### Transcribed page contents
• • • • •
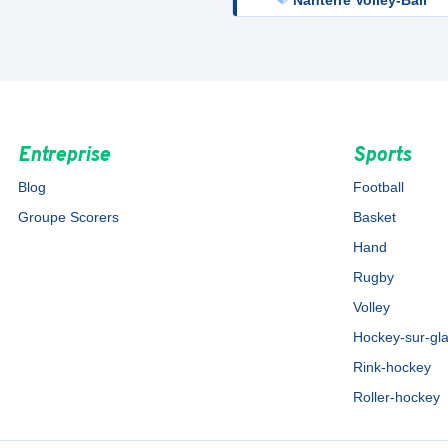
Nanterre Volley-Ball
Entreprise
Sports
Blog
Football
Groupe Scorers
Basket
Hand
Rugby
Volley
Hockey-sur-gl
Rink-hockey
Roller-hockey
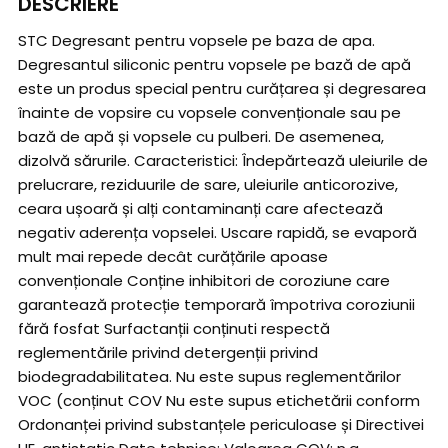
DESCRIERE
STC Degresant pentru vopsele pe baza de apa.
Degresantul siliconic pentru vopsele pe bază de apă
este un produs special pentru curățarea și degresarea
înainte de vopsire cu vopsele convenționale sau pe
bază de apă și vopsele cu pulberi. De asemenea,
dizolvă sărurile. Caracteristici: Îndepărtează uleiurile de
prelucrare, reziduurile de sare, uleiurile anticorozive,
ceara ușoară și alți contaminanți care afectează
negativ aderența vopselei. Uscare rapidă, se evaporă
mult mai repede decât curățările apoase
convenționale Conține inhibitori de coroziune care
garantează protecție temporară împotriva coroziunii
fără fosfat Surfactanții conținuti respectă
reglementările privind detergenții privind
biodegradabilitatea. Nu este supus reglementărilor
VOC (conținut COV Nu este supus etichetării conform
Ordonanței privind substanțele periculoase și Directivei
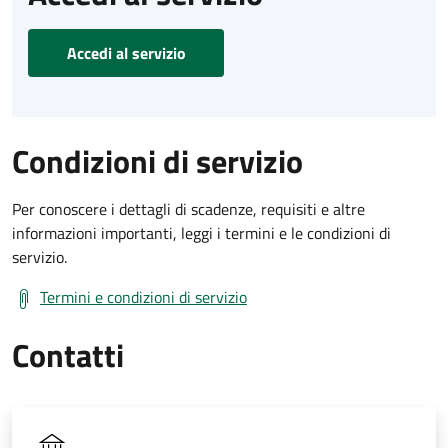
Accedi al servizio
Condizioni di servizio
Per conoscere i dettagli di scadenze, requisiti e altre
informazioni importanti, leggi i termini e le condizioni di
servizio.
Termini e condizioni di servizio
Contatti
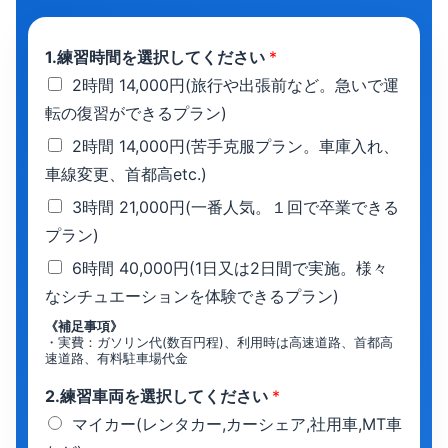
1.練習時間を選択してください
*
2時間 14,000円(旅行や出張前など。急いで運
転の復習ができるプラン)
2時間 14,000円(苦手克服プラン。車庫入れ、
車線変更、首都高etc.)
3時間 21,000円(一番人気。１回で卒業できる
プラン)
6時間 40,000円(1日又は2日間で実施。様々
なシチュエーションを体験できるプラン)
《補足事項》
・実費：ガソリン代(数百円程)、利用時は高速道路、首都高
速道路、有料駐車場代金
2.練習車両を選択してください
*
マイカー(レンタカー,カーシェア,社用車,MT車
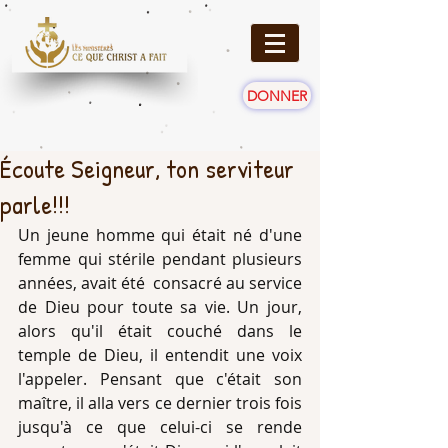
DONNER
Écoute Seigneur, ton serviteur
parle!!!
Un jeune homme qui était né d'une 
femme qui stérile pendant plusieurs 
années, avait été  consacré au service 
de Dieu pour toute sa vie. Un jour, 
alors qu'il était couché dans le 
temple de Dieu, il entendit une voix 
l'appeler. Pensant que c'était son 
maître, il alla vers ce dernier trois fois 
jusqu'à ce que celui-ci se rende 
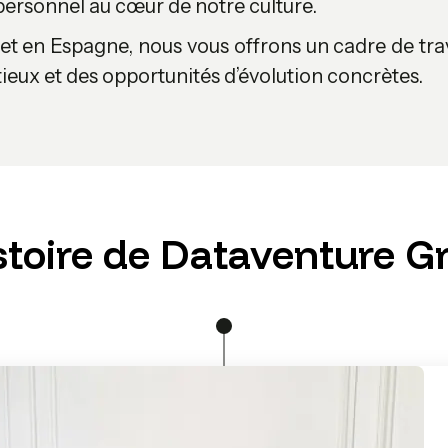
rsonnel au cœur de notre culture.
t en Espagne, nous vous offrons un cadre de trav
ieux et des opportunités d’évolution concrètes.
istoire de Dataventure G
• • • • •
### Task statement
Your answer must be an exact copy of the records, free of images.

### Solution below
Nanterre Volley-Ball
Entreprise
Sports
Blog
Football
Groupe Scorers
Basket
Hand
Rugby
Volley
Hockey-sur-gl
Rink-hockey
Roller-hockey
DESCRIERE
STC Degresant pentru vopsele pe baza de apa.
Degresantul siliconic pentru vopsele pe bază de apă
este un produs special pentru curățarea și degresarea
înainte de vopsire cu vopsele convenționale sau pe
bază de apă și vopsele cu pulberi. De asemenea,
dizolvă sărurile. Caracteristici: Îndepărtează uleiurile de
prelucrare, reziduurile de sare, uleiurile anticorozive,
ceara ușoară și alți contaminanți care afectează
negativ aderența vopselei. Uscare rapidă, se evaporă
mult mai repede decât curățările apoase
convenționale Conține inhibitori de coroziune care
garantează protecție temporară împotriva coroziunii
fără fosfat Surfactanții conținuti respectă
reglementările privind detergenții privind
biodegradabilitatea. Nu este supus reglementărilor
VOC (conținut COV Nu este supus etichetării conform
Ordonanței privind substanțele periculoase și Directivei
Accedi al servizio
Condizioni di servizio
Per conoscere i dettagli di scadenze, requisiti e altre
informazioni importanti, leggi i termini e le condizioni di
servizio.
Termini e condizioni di servizio
Contatti
1.練習時間を選択してください
*
2時間 14,000円(旅行や出張前など。急いで運
転の復習ができるプラン)
2時間 14,000円(苦手克服プラン。車庫入れ、
車線変更、首都高etc.)
3時間 21,000円(一番人気。１回で卒業できる
プラン)
6時間 40,000円(1日又は2日間で実施。様々
なシチュエーションを体験できるプラン)
《補足事項》
・実費：ガソリン代(数百円程)、利用時は高速道路、首都高
速道路、有料駐車場代金
2.練習車両を選択してください
*
マイカー(レンタカー,カーシェア,社用車,MT車
DONNER
Écoute Seigneur, ton serviteur
parle!!!
Un jeune homme qui était né d'une 
femme qui stérile pendant plusieurs 
années, avait été  consacré au service 
de Dieu pour toute sa vie. Un jour, 
alors qu'il était couché dans le 
temple de Dieu, il entendit une voix 
l'appeler. Pensant que c'était son 
maître, il alla vers ce dernier trois fois 
jusqu'à ce que celui-ci se rende 
rsonnel au cœur de notre culture.
t en Espagne, nous vous offrons un cadre de trav
ieux et des opportunités d’évolution concrètes.
istoire de Dataventure G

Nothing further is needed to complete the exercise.